Con apenas horas de haber sido elegido presidente ya estaba el hombre pidiendo perdón por haber confundido un país con otro y no saberse el nombre del presidente
paquistaní con quien se entrevistaría esa misma tarde. En esos mismos días volvería a pedir disculpas por un error de bulto en la misma Casa Blanca, al pensar cerrados los micrófonos que estaban abiertos. Mal momento el que eligió para llamar “pedazo de sica, y no de cualquier sica sino de una “sica de primera”, a un periodista que, tal vez fuera una sica, pero no era sordo.
Su última disculpa fue aceptar, antes de irse, que la guerra de Iraq no había terminado a pesar que él había declarado el fin de la guerra, precisamente, el mismo día en que comenzaba. De una guerra que ostenta entre otros récords el de ser la que más vidas de periodistas se han cobrado los errores de los marines. Entre ellos, el periodista español Couso, fusilado a obuses por un tanque estadounidense, junto a otro informador, en lo que la Audiencia Nacional Española calificó de “error habitual en toda guerra” y para el que sólo caben las disculpas.

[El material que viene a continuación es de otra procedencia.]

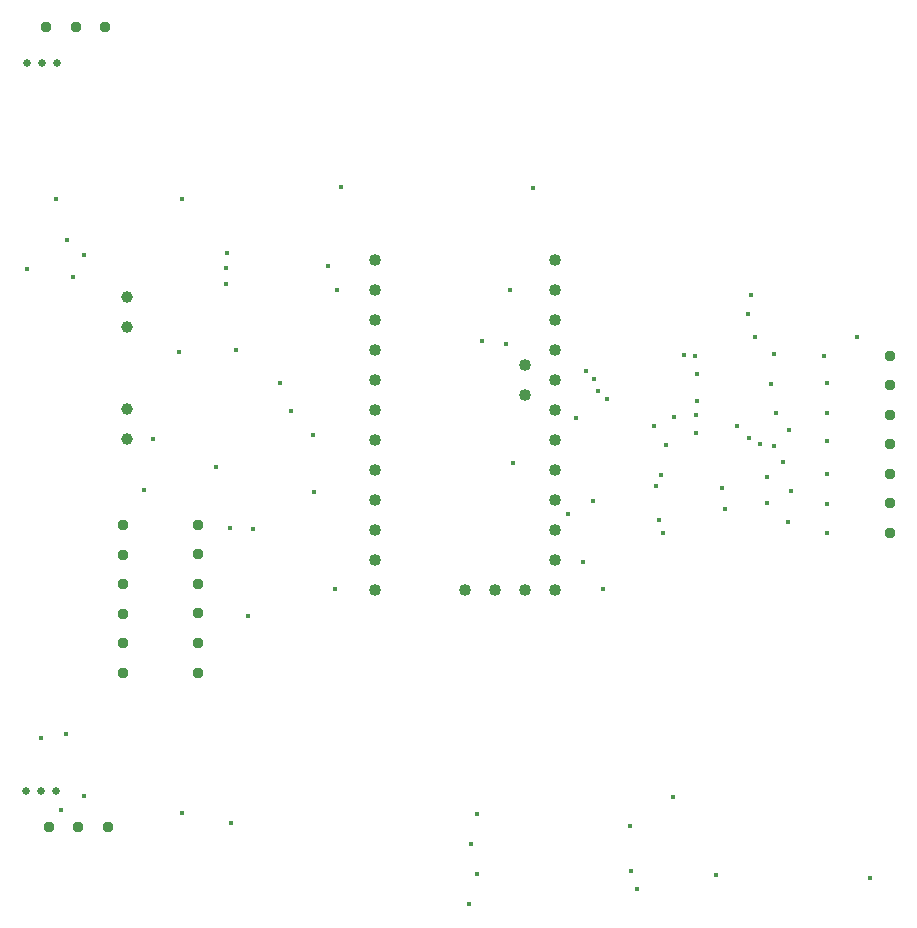
<source format=gbr>
%TF.GenerationSoftware,KiCad,Pcbnew,7.0.9*%
%TF.CreationDate,2024-01-03T22:08:59+05:30*%
%TF.ProjectId,BMS LTC6804-2,424d5320-4c54-4433-9638-30342d322e6b,rev?*%
%TF.SameCoordinates,Original*%
%TF.FileFunction,Plated,1,2,PTH,Drill*%
%TF.FilePolarity,Positive*%
%FSLAX46Y46*%
G04 Gerber Fmt 4.6, Leading zero omitted, Abs format (unit mm)*
G04 Created by KiCad (PCBNEW 7.0.9) date 2024-01-03 22:08:59*
%MOMM*%
%LPD*%
G01*
G04 APERTURE LIST*
%TA.AperFunction,ViaDrill*%
%ADD10C,0.400000*%
%TD*%
%TA.AperFunction,ComponentDrill*%
%ADD11C,0.650000*%
%TD*%
%TA.AperFunction,ComponentDrill*%
%ADD12C,0.950000*%
%TD*%
%TA.AperFunction,ComponentDrill*%
%ADD13C,1.000000*%
%TD*%
%TA.AperFunction,ComponentDrill*%
%ADD14C,1.016000*%
%TD*%
G04 APERTURE END LIST*
D10*
X24485600Y-45135800D03*
X25654000Y-84836000D03*
X26908000Y-39217600D03*
X27381200Y-90932000D03*
X27787600Y-84480400D03*
X27863800Y-42646600D03*
X28409300Y-45784100D03*
X29339500Y-43916600D03*
X29339500Y-89687400D03*
X34417000Y-63855600D03*
X35153600Y-59486800D03*
X37312600Y-52146200D03*
X37592000Y-39166800D03*
X37592000Y-91135200D03*
X40487600Y-61874400D03*
X41300400Y-46380400D03*
X41325800Y-45059600D03*
X41376600Y-43764200D03*
X41706800Y-67056000D03*
X41783000Y-91973400D03*
X42141000Y-51968400D03*
X43205400Y-74498200D03*
X43611800Y-67132200D03*
X45872400Y-54737000D03*
X46863000Y-57099200D03*
X48726600Y-59131200D03*
X48802800Y-63957200D03*
X49987200Y-44831000D03*
X50546000Y-72212200D03*
X50698400Y-46888400D03*
X51104800Y-38125400D03*
X61874400Y-98831400D03*
X62077600Y-93751400D03*
X62561400Y-91236800D03*
X62586800Y-96291400D03*
X63042800Y-51206400D03*
X65024000Y-51485800D03*
X65405000Y-46863000D03*
X65659000Y-61569600D03*
X67284600Y-38252400D03*
X70256400Y-65862200D03*
X70954300Y-57708800D03*
X71551800Y-69900800D03*
X71780400Y-53771800D03*
X72415400Y-64719200D03*
X72501428Y-54463987D03*
X72860662Y-55396702D03*
X73279000Y-72186800D03*
X73609200Y-56083200D03*
X75514200Y-92227400D03*
X75615800Y-96088200D03*
X76149200Y-97612200D03*
X77571600Y-58414500D03*
X77749400Y-63449200D03*
X78028800Y-66344800D03*
X78121785Y-62521657D03*
X78359000Y-67437000D03*
X78583700Y-59994800D03*
X79197200Y-89789000D03*
X79248500Y-57607200D03*
X80083411Y-52366023D03*
X81076800Y-52476400D03*
X81137603Y-57498014D03*
X81140208Y-58984679D03*
X81169585Y-54003592D03*
X81178400Y-56311800D03*
X82778600Y-96393000D03*
X83312000Y-63627000D03*
X83566000Y-65405000D03*
X84592032Y-58396957D03*
X85521800Y-48945800D03*
X85648800Y-59410600D03*
X85801200Y-47333500D03*
X86106000Y-50825400D03*
X86520929Y-59900431D03*
X87122000Y-62738000D03*
X87122000Y-64897000D03*
X87503000Y-54864000D03*
X87757000Y-52324000D03*
X87757000Y-60071000D03*
X87884000Y-57277000D03*
X88452994Y-61462235D03*
X88922199Y-66534898D03*
X88987830Y-58753097D03*
X89156362Y-63944772D03*
X91922000Y-52451000D03*
X92202000Y-54737000D03*
X92202000Y-57277000D03*
X92202000Y-59690000D03*
X92202000Y-62484000D03*
X92202000Y-65024000D03*
X92202000Y-67437000D03*
X94767400Y-50825400D03*
X95885000Y-96672400D03*
D11*
%TO.C,J6*%
X24368000Y-89281000D03*
%TO.C,J5*%
X24511000Y-27686000D03*
%TO.C,J6*%
X25638000Y-89281000D03*
%TO.C,J5*%
X25781000Y-27686000D03*
%TO.C,J6*%
X26908000Y-89281000D03*
%TO.C,J5*%
X27051000Y-27686000D03*
D12*
%TO.C,J4*%
X26115000Y-24638000D03*
%TO.C,J3*%
X26329000Y-92384000D03*
%TO.C,J4*%
X28615000Y-24638000D03*
%TO.C,J3*%
X28829000Y-92384000D03*
%TO.C,J4*%
X31115000Y-24638000D03*
%TO.C,J3*%
X31329000Y-92384000D03*
%TO.C,J1*%
X32639000Y-66802000D03*
X32639000Y-69302000D03*
X32639000Y-71802000D03*
X32639000Y-74302000D03*
X32639000Y-76802000D03*
X32639000Y-79302000D03*
%TO.C,J2*%
X38972000Y-66775000D03*
X38972000Y-69275000D03*
X38972000Y-71775000D03*
X38972000Y-74275000D03*
X38972000Y-76775000D03*
X38972000Y-79275000D03*
%TO.C,J9*%
X97536000Y-52451000D03*
X97536000Y-54951000D03*
X97536000Y-57451000D03*
X97536000Y-59951000D03*
X97536000Y-62451000D03*
X97536000Y-64951000D03*
X97536000Y-67451000D03*
D13*
%TO.C,J7*%
X32914000Y-47518000D03*
X32914000Y-50018000D03*
%TO.C,J8*%
X32914000Y-56968000D03*
X32914000Y-59468000D03*
D14*
%TO.C,A1*%
X53975000Y-44323000D03*
X53975000Y-46863000D03*
X53975000Y-49403000D03*
X53975000Y-51943000D03*
X53975000Y-54483000D03*
X53975000Y-57023000D03*
X53975000Y-59563000D03*
X53975000Y-62103000D03*
X53975000Y-64643000D03*
X53975000Y-67183000D03*
X53975000Y-69723000D03*
X53975000Y-72263000D03*
X61595000Y-72263000D03*
X64135000Y-72263000D03*
X66675000Y-53213000D03*
X66675000Y-55753000D03*
X66675000Y-72263000D03*
X69215000Y-44323000D03*
X69215000Y-46863000D03*
X69215000Y-49403000D03*
X69215000Y-51943000D03*
X69215000Y-54483000D03*
X69215000Y-57023000D03*
X69215000Y-59563000D03*
X69215000Y-62103000D03*
X69215000Y-64643000D03*
X69215000Y-67183000D03*
X69215000Y-69723000D03*
X69215000Y-72263000D03*
M02*

</source>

Y Obama no se está quedando atrás a la hora de pedir disculpas. Ya como candidato pidió disculpas a dos mujeres musulmanas a las que se prohibió fotografiarse con él por llevar hiyab; después pediría disculpas a los discapacitados por bromear sobre su puntaje en el salón de boliche que tiene en la Casa Blanca; se disculparía con los estadounidenses de bajos ingresos a los que llamó “amargados”; y pidió disculpas, al mismo tiempo, por la detención de un profesor negro de Harvard y por calificar como estúpida la detención. También pidió disculpas porque su Air Force One, con él a bordo, sobrevolara a baja altura Manhattan causando el pánico entre la población. A los cinco meses de mandato, con el respaldo del Senado, Obama pidió disculpas a los negros por los siglos de esclavitud padecida y, más recientemente, insistió en sus disculpas por los errores antiterroristas en los controles de seguridad.

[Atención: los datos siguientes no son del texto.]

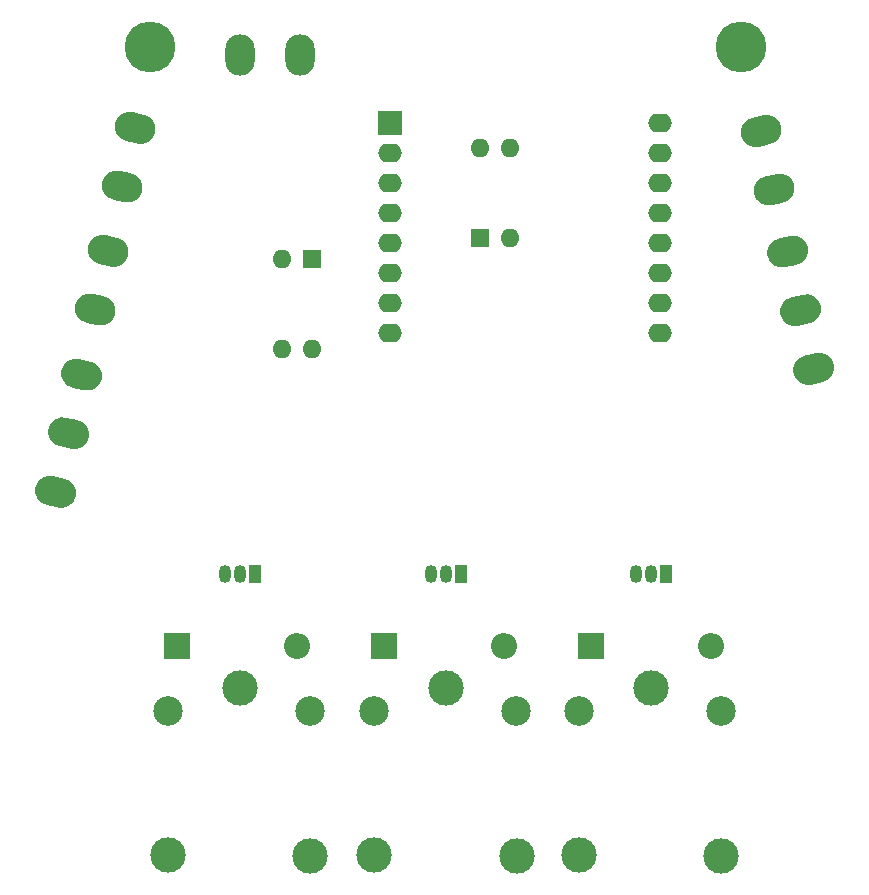
<source format=gbr>
%TF.GenerationSoftware,KiCad,Pcbnew,5.1.9*%
%TF.CreationDate,2021-02-19T00:33:09+01:00*%
%TF.ProjectId,klingel,6b6c696e-6765-46c2-9e6b-696361645f70,rev?*%
%TF.SameCoordinates,Original*%
%TF.FileFunction,Soldermask,Bot*%
%TF.FilePolarity,Negative*%
%FSLAX46Y46*%
G04 Gerber Fmt 4.6, Leading zero omitted, Abs format (unit mm)*
G04 Created by KiCad (PCBNEW 5.1.9) date 2021-02-19 00:33:09*
%MOMM*%
%LPD*%
G01*
G04 APERTURE LIST*
%ADD10O,2.000000X1.600000*%
%ADD11R,2.000000X2.000000*%
%ADD12O,1.600000X1.600000*%
%ADD13R,1.600000X1.600000*%
%ADD14C,4.300000*%
%ADD15R,1.050000X1.500000*%
%ADD16O,1.050000X1.500000*%
%ADD17C,3.000000*%
%ADD18C,2.500000*%
%ADD19O,2.500000X3.500000*%
%ADD20O,2.200000X2.200000*%
%ADD21R,2.200000X2.200000*%
G04 APERTURE END LIST*
D10*
%TO.C,U3*%
X118110000Y-51435000D03*
X118110000Y-53975000D03*
X118110000Y-56515000D03*
X118110000Y-59055000D03*
X118110000Y-61595000D03*
X118110000Y-64135000D03*
X118110000Y-66675000D03*
X118110000Y-69215000D03*
X95250000Y-69215000D03*
X95250000Y-66675000D03*
X95250000Y-64135000D03*
X95250000Y-61595000D03*
X95250000Y-59055000D03*
X95250000Y-56515000D03*
D11*
X95250000Y-51435000D03*
D10*
X95250000Y-53975000D03*
%TD*%
D12*
%TO.C,U5*%
X88646000Y-70612000D03*
X86106000Y-62992000D03*
X86106000Y-70612000D03*
D13*
X88646000Y-62992000D03*
%TD*%
%TO.C,J4*%
G36*
G01*
X72384645Y-55507202D02*
X73360941Y-55723642D01*
G75*
G02*
X74310761Y-57214562I-270550J-1220370D01*
G01*
X74310761Y-57214562D01*
G75*
G02*
X72819841Y-58164382I-1220370J270550D01*
G01*
X71843545Y-57947942D01*
G75*
G02*
X70893725Y-56457022I270550J1220370D01*
G01*
X70893725Y-56457022D01*
G75*
G02*
X72384645Y-55507202I1220370J-270550D01*
G01*
G37*
G36*
G01*
X73484159Y-50547618D02*
X74460455Y-50764058D01*
G75*
G02*
X75410275Y-52254978I-270550J-1220370D01*
G01*
X75410275Y-52254978D01*
G75*
G02*
X73919355Y-53204798I-1220370J270550D01*
G01*
X72943059Y-52988358D01*
G75*
G02*
X71993239Y-51497438I270550J1220370D01*
G01*
X71993239Y-51497438D01*
G75*
G02*
X73484159Y-50547618I1220370J-270550D01*
G01*
G37*
%TD*%
D14*
%TO.C,H2*%
X125000000Y-45000000D03*
%TD*%
%TO.C,H1*%
X75000000Y-45000000D03*
%TD*%
D12*
%TO.C,U4*%
X102870000Y-53594000D03*
X105410000Y-61214000D03*
X105410000Y-53594000D03*
D13*
X102870000Y-61214000D03*
%TD*%
D15*
%TO.C,Q3*%
X118618000Y-89598500D03*
D16*
X116078000Y-89598500D03*
X117348000Y-89598500D03*
%TD*%
D15*
%TO.C,Q2*%
X83820000Y-89662000D03*
D16*
X81280000Y-89662000D03*
X82550000Y-89662000D03*
%TD*%
D15*
%TO.C,Q1*%
X101282500Y-89662000D03*
D16*
X98742500Y-89662000D03*
X100012500Y-89662000D03*
%TD*%
D17*
%TO.C,K3*%
X100000000Y-99314000D03*
D18*
X105950000Y-101264000D03*
D17*
X106000000Y-113514000D03*
X93950000Y-113464000D03*
D18*
X93950000Y-101264000D03*
%TD*%
D17*
%TO.C,K2*%
X82550000Y-99314000D03*
D18*
X88500000Y-101264000D03*
D17*
X88550000Y-113514000D03*
X76500000Y-113464000D03*
D18*
X76500000Y-101264000D03*
%TD*%
D17*
%TO.C,K1*%
X117348000Y-99314000D03*
D18*
X123298000Y-101264000D03*
D17*
X123348000Y-113514000D03*
X111298000Y-113464000D03*
D18*
X111298000Y-101264000D03*
%TD*%
D19*
%TO.C,J6*%
X82550000Y-45720000D03*
X87630000Y-45720000D03*
%TD*%
%TO.C,J5*%
G36*
G01*
X70098645Y-65921202D02*
X71074941Y-66137642D01*
G75*
G02*
X72024761Y-67628562I-270550J-1220370D01*
G01*
X72024761Y-67628562D01*
G75*
G02*
X70533841Y-68578382I-1220370J270550D01*
G01*
X69557545Y-68361942D01*
G75*
G02*
X68607725Y-66871022I270550J1220370D01*
G01*
X68607725Y-66871022D01*
G75*
G02*
X70098645Y-65921202I1220370J-270550D01*
G01*
G37*
G36*
G01*
X71198159Y-60961618D02*
X72174455Y-61178058D01*
G75*
G02*
X73124275Y-62668978I-270550J-1220370D01*
G01*
X73124275Y-62668978D01*
G75*
G02*
X71633355Y-63618798I-1220370J270550D01*
G01*
X70657059Y-63402358D01*
G75*
G02*
X69707239Y-61911438I270550J1220370D01*
G01*
X69707239Y-61911438D01*
G75*
G02*
X71198159Y-60961618I1220370J-270550D01*
G01*
G37*
%TD*%
%TO.C,J3*%
G36*
G01*
X129707185Y-63462566D02*
X128730889Y-63679006D01*
G75*
G02*
X127239969Y-62729186I-270550J1220370D01*
G01*
X127239969Y-62729186D01*
G75*
G02*
X128189789Y-61238266I1220370J270550D01*
G01*
X129166085Y-61021826D01*
G75*
G02*
X130657005Y-61971646I270550J-1220370D01*
G01*
X130657005Y-61971646D01*
G75*
G02*
X129707185Y-63462566I-1220370J-270550D01*
G01*
G37*
G36*
G01*
X130806698Y-68422150D02*
X129830402Y-68638590D01*
G75*
G02*
X128339482Y-67688770I-270550J1220370D01*
G01*
X128339482Y-67688770D01*
G75*
G02*
X129289302Y-66197850I1220370J270550D01*
G01*
X130265598Y-65981410D01*
G75*
G02*
X131756518Y-66931230I270550J-1220370D01*
G01*
X131756518Y-66931230D01*
G75*
G02*
X130806698Y-68422150I-1220370J-270550D01*
G01*
G37*
G36*
G01*
X131906211Y-73381734D02*
X130929915Y-73598174D01*
G75*
G02*
X129438995Y-72648354I-270550J1220370D01*
G01*
X129438995Y-72648354D01*
G75*
G02*
X130388815Y-71157434I1220370J270550D01*
G01*
X131365111Y-70940994D01*
G75*
G02*
X132856031Y-71890814I270550J-1220370D01*
G01*
X132856031Y-71890814D01*
G75*
G02*
X131906211Y-73381734I-1220370J-270550D01*
G01*
G37*
%TD*%
%TO.C,J2*%
G36*
G01*
X127462941Y-53242358D02*
X126486645Y-53458798D01*
G75*
G02*
X124995725Y-52508978I-270550J1220370D01*
G01*
X124995725Y-52508978D01*
G75*
G02*
X125945545Y-51018058I1220370J270550D01*
G01*
X126921841Y-50801618D01*
G75*
G02*
X128412761Y-51751438I270550J-1220370D01*
G01*
X128412761Y-51751438D01*
G75*
G02*
X127462941Y-53242358I-1220370J-270550D01*
G01*
G37*
G36*
G01*
X128562455Y-58201942D02*
X127586159Y-58418382D01*
G75*
G02*
X126095239Y-57468562I-270550J1220370D01*
G01*
X126095239Y-57468562D01*
G75*
G02*
X127045059Y-55977642I1220370J270550D01*
G01*
X128021355Y-55761202D01*
G75*
G02*
X129512275Y-56711022I270550J-1220370D01*
G01*
X129512275Y-56711022D01*
G75*
G02*
X128562455Y-58201942I-1220370J-270550D01*
G01*
G37*
%TD*%
%TO.C,J1*%
G36*
G01*
X66754889Y-81354994D02*
X67731185Y-81571434D01*
G75*
G02*
X68681005Y-83062354I-270550J-1220370D01*
G01*
X68681005Y-83062354D01*
G75*
G02*
X67190085Y-84012174I-1220370J270550D01*
G01*
X66213789Y-83795734D01*
G75*
G02*
X65263969Y-82304814I270550J1220370D01*
G01*
X65263969Y-82304814D01*
G75*
G02*
X66754889Y-81354994I1220370J-270550D01*
G01*
G37*
G36*
G01*
X67854402Y-76395410D02*
X68830698Y-76611850D01*
G75*
G02*
X69780518Y-78102770I-270550J-1220370D01*
G01*
X69780518Y-78102770D01*
G75*
G02*
X68289598Y-79052590I-1220370J270550D01*
G01*
X67313302Y-78836150D01*
G75*
G02*
X66363482Y-77345230I270550J1220370D01*
G01*
X66363482Y-77345230D01*
G75*
G02*
X67854402Y-76395410I1220370J-270550D01*
G01*
G37*
G36*
G01*
X68953915Y-71435826D02*
X69930211Y-71652266D01*
G75*
G02*
X70880031Y-73143186I-270550J-1220370D01*
G01*
X70880031Y-73143186D01*
G75*
G02*
X69389111Y-74093006I-1220370J270550D01*
G01*
X68412815Y-73876566D01*
G75*
G02*
X67462995Y-72385646I270550J1220370D01*
G01*
X67462995Y-72385646D01*
G75*
G02*
X68953915Y-71435826I1220370J-270550D01*
G01*
G37*
%TD*%
D20*
%TO.C,D6*%
X104902000Y-95758000D03*
D21*
X94742000Y-95758000D03*
%TD*%
D20*
%TO.C,D2*%
X87376000Y-95758000D03*
D21*
X77216000Y-95758000D03*
%TD*%
D20*
%TO.C,D1*%
X122428000Y-95758000D03*
D21*
X112268000Y-95758000D03*
%TD*%
M02*

</source>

Hace algunos meses el FBI pedía disculpas por usar el rostro de un político español como retrato robot de Ben Laden, mientras la casa Blanca se disculpaba por llamar “retrasados” a grupos liberales. Y la CIA también pedía perdón por el error cometido al ordenar en el 2001 a la Fuerza Aérea Peruana derribar una avioneta cargada de narcotraficantes sobre la selva del país andino, que resultó ser una familia misionera estadounidense.
Suerte que, para ser reconocidos, los errores deben aportar a su desatino su condición de pasado. Ahora, por ejemplo, es tiempo de lamentar los mil quinientos guatemaltecos que sirvieron a Estados Unidos como conejillos de indias hace 62 años. Al futuro se subordina el reconocimiento de las culpas y disculpas, que hoy se niegan.
Sólo el paso de un tiempo prudente puede, en el mejor de los casos, abrir los archivos. Estados Unidos debiera establecer cuanto antes una Secretaría de Estado de Disculpas, porque son tantas y tan repetidas las que debe estar concediendo por todas partes del mundo a causa de sus constantes infamias, que sólo institucionalizándolas va a poder dar curso a todas las disculpas habidas y pendientes.
Claro que, errar puede ser un derecho pero nunca un oficio.